When various hierarchs and cardinals began searching for a postwar interreligious dialogue of understanding, they naturally highlighted the writings and opinions of Jews who had converted to Catholicism. But as the institutional church looked in this direction, it was really the profound biblical scholarship of converts from Protestantism that provided courage for their Jewish comrades. The Jewish converts then kept the conversation moving in a direction that would lead to the council’s declaration.
For Connelly, the leader of this group was Johannes (John) Oesterreicher. A Moravian Jew whose conversion took many years, Oesterreicher was ordained a priest in 1927 and arrived in the United States from France in 1940. A vigorous anti-Nazi, Oesterreicher was consumed with reconciling Catholics and Jews. His story provides a leitmotif as Connelly unpacks the larger theological stresses and shadows associated with the circle of Jewish converts looking to crack the façade of Catholic anti-Semitism and anti-Judaism.
During his early years as a priest, and before he established the Institute of Judeo-Christian Studies at Seton Hall University in New Jersey, two forces emerged that caused Oesterreicher doubt and disillusion.

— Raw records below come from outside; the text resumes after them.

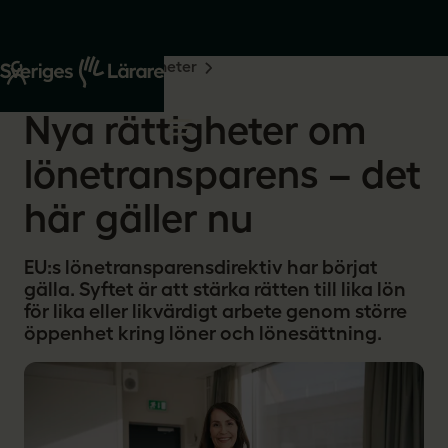
Start
Om oss
Nyheter
2026-06-17
Nya rättigheter om
lönetransparens – det
här gäller nu
EU:s lönetransparensdirektiv har börjat
gälla. Syftet är att stärka rätten till lika lön
för lika eller likvärdigt arbete genom större
öppenhet kring löner och lönesättning.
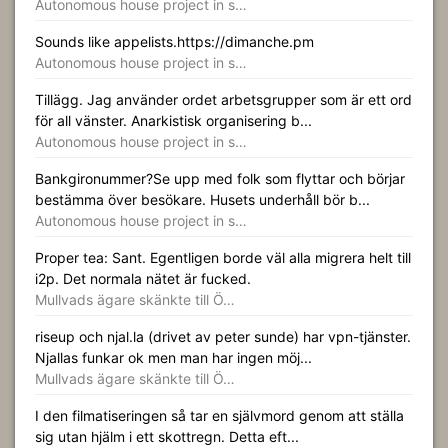
Autonomous house project in s…
Sounds like appelists.https://dimanche.pm
Autonomous house project in s…
Tillägg. Jag använder ordet arbetsgrupper som är ett ord
för all vänster. Anarkistisk organisering b...
Autonomous house project in s…
Bankgironummer?Se upp med folk som flyttar och börjar
bestämma över besökare. Husets underhåll bör b...
Autonomous house project in s…
Proper tea: Sant. Egentligen borde väl alla migrera helt till
i2p. Det normala nätet är fucked.
Mullvads ägare skänkte till Ö…
riseup och njal.la (drivet av peter sunde) har vpn-tjänster.
Njallas funkar ok men man har ingen möj...
Mullvads ägare skänkte till Ö…
I den filmatiseringen så tar en självmord genom att ställa
sig utan hjälm i ett skottregn. Detta eft...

The first was the nagging issue of race. Even after his ordination as a priest, the preaching of a prominent Jesuit that Jewish converts “were not equal to Aryans because of bad genetic material” precipitated not only personal doubt, but cut to the core of Oesterreicher’s emerging theology, which was grounded in human solidarity.
In addition, the zealousness of his own conversion compelled Oesterreicher to pursue a ministry precisely aimed at the conversion of Jews to the Roman Catholic Church. This was a common custom supported by Tridentine theology, but it greatly handicapped his ability to work with others in the maturing interreligious movement. After Auschwitz (both of Oesterreicher’s parents died in concentration camps, his mother at Auschwitz), the small circle who supported Catholic-Jewish relations was beginning to embrace the position that Jews were not in need of conversion at all. This “ecumenical” approach began to change the trajectory of the movement and was grounded in the scriptural reflections of Oesterreicher’s fellow (former Protestant) converts.

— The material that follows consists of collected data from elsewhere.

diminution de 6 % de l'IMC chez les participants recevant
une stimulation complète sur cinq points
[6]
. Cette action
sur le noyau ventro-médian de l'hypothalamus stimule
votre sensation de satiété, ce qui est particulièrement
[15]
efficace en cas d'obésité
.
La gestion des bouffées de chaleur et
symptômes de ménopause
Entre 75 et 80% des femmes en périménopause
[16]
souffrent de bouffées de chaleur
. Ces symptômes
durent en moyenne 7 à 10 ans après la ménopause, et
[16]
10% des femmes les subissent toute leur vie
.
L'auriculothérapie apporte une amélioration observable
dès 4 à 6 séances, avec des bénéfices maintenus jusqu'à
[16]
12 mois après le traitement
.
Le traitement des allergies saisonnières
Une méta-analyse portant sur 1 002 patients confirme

Toward the end of Connelly’s book, the notion of “conversion” returns to an initial theme that Connelly calls “border-crossing.” “Border-crossers” like Oesterreicher operated on a front line of shared contact between the religions. It was this shared area of contact that became the seedbed of growth for the council’s “Declaration on the Relationship of the Church to Non-Christian Religions.”
Connelly’s book is important because for the first time we have a comprehensive tale of the genesis of a new teaching. This is a book about workers in the vineyard who have largely been overlooked or bypassed in church history. But it is to these workers, who rose before dawn, that the church owes profound, if belated, respect.